**WHAT TO WORK ON:**
1. In the DistCp migration guide below, what is added to the DistCp command to perform incremental migration?
2. Please say whether each statement agrees with the DistCp migration guide below, answering yes or no and quoting the deciding words. (a) DistCp relies on the parallel processing framework of MapReduce. (b) For incremental migration, the destination path is set to OBS. (c) Direct Connect generally has to be applied for one month in advance.

**TEXT EXCERPT:**
Help Center/ MapReduce Service/ Best Practices/ Data Migration/ Migrating HDFS Data from a Self-Built Cluster to an MRS Cluster with DistCp

Updated on 2025-08-20 GMT+08:00

View PDF

Migrating HDFS Data from a Self-Built Cluster to an MRS Cluster with DistCp

Scenarios

Distributed Copy (DistCp) is a distributed data replication tool provided by Hadoop. It is designed to efficiently transfer large volumes of data between HDFS clusters, between HDFS and the local file system, or even within the same cluster. DistCp leverages Hadoop's distributed computing capabilities and the parallel processing framework of MapReduce to enable highly efficient migration of large-scale data.

You can run the distcp command to migrate data stored in HDFS of a self-built Hadoop cluster to an MRS cluster.

Solution Architecture

Figure 1 shows the process for migrating data from a Hadoop cluster to an MRS cluster.

Figure 1 Migration solution with DistCp
Click to enlarge

Full data migration
1. Create a snapshot for the directory to be migrated in the source Hadoop cluster.
2. On the MRS cluster client, run the DistCp command for full data migration and set the destination path to OBS or HDFS.
Incremental data migration
1. Create a snapshot for the directory that requires incremental migration in the source Hadoop cluster.
2. On the MRS cluster client, run the DistCp command with the -update -delete parameter added to perform incremental migration. Set the destination path to HDFS.

Data migration supports different networking types, such as the public network, VPN, and Direct Connect. Select a networking type as required to ensure that the source and destination networks can communicate with each other.

**Table 1** Networking types for data migration
Migration Network Type	Advantage	Disadvantage
Direct Connect	Stable performance with millisecond-level latency Maximum bandwidth up to dozens of Gbit/s Highly secure data transmission	High costs. Generally, the yearly/monthly billing mode is used. The source and destination private IP addresses cannot overlap. Long service provisioning duration. Generally, you need to apply for it one month in advance.

**DATA EXTRACT:**
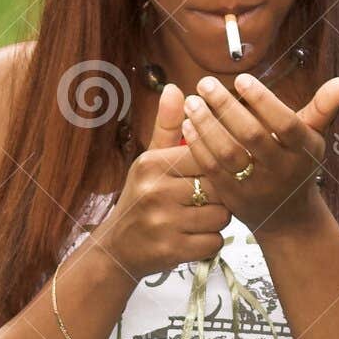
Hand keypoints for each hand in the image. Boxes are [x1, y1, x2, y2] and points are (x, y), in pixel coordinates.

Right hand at [91, 83, 232, 284]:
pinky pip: (214, 242)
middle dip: (219, 195)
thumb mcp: (149, 161)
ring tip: (195, 218)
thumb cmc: (140, 199)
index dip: (216, 166)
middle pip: (219, 186)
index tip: (208, 174)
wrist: (117, 249)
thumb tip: (176, 88)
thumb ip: (167, 126)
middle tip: (202, 199)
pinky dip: (209, 241)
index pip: (207, 155)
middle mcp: (156, 192)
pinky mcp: (172, 251)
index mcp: (152, 164)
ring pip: (221, 216)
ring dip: (216, 220)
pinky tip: (192, 237)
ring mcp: (163, 223)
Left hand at [182, 71, 338, 235]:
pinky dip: (199, 147)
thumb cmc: (297, 165)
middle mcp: (282, 170)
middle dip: (226, 108)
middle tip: (205, 83)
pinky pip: (213, 171)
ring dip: (207, 125)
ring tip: (192, 102)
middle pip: (252, 136)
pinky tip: (187, 125)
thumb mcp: (312, 139)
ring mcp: (257, 187)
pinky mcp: (234, 199)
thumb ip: (322, 109)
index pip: (285, 123)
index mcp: (303, 151)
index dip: (263, 101)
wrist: (287, 218)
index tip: (240, 79)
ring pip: (229, 154)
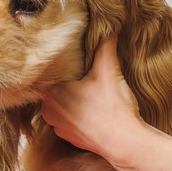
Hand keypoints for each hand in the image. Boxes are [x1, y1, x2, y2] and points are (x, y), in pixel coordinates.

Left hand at [42, 36, 144, 160]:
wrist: (124, 142)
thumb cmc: (113, 107)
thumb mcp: (108, 70)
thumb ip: (105, 46)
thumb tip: (108, 28)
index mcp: (52, 91)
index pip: (50, 71)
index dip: (60, 64)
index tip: (69, 58)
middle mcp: (48, 109)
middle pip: (52, 87)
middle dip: (64, 80)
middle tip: (78, 72)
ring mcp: (56, 125)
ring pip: (56, 103)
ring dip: (67, 98)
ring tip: (82, 90)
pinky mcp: (65, 136)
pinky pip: (64, 118)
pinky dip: (72, 113)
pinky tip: (86, 108)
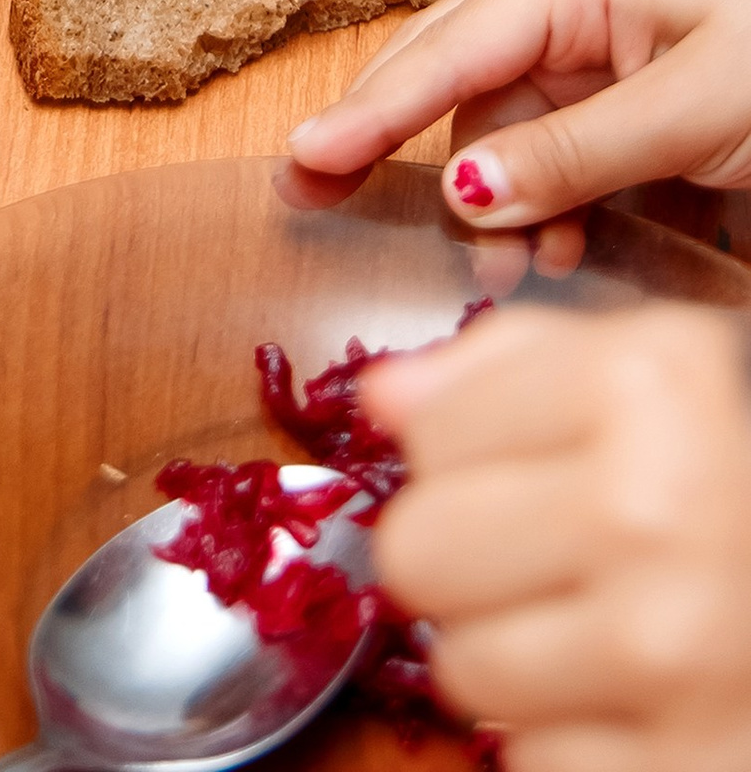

**ANSWER SET:**
1. The -update -delete parameter.

2.
(a) Yes: "leverages Hadoop's distributed computing capabilities and the parallel processing framework of MapReduce"
(b) No: "Set the destination path to HDFS."
(c) Yes: "Generally, you need to apply for it one month in advance."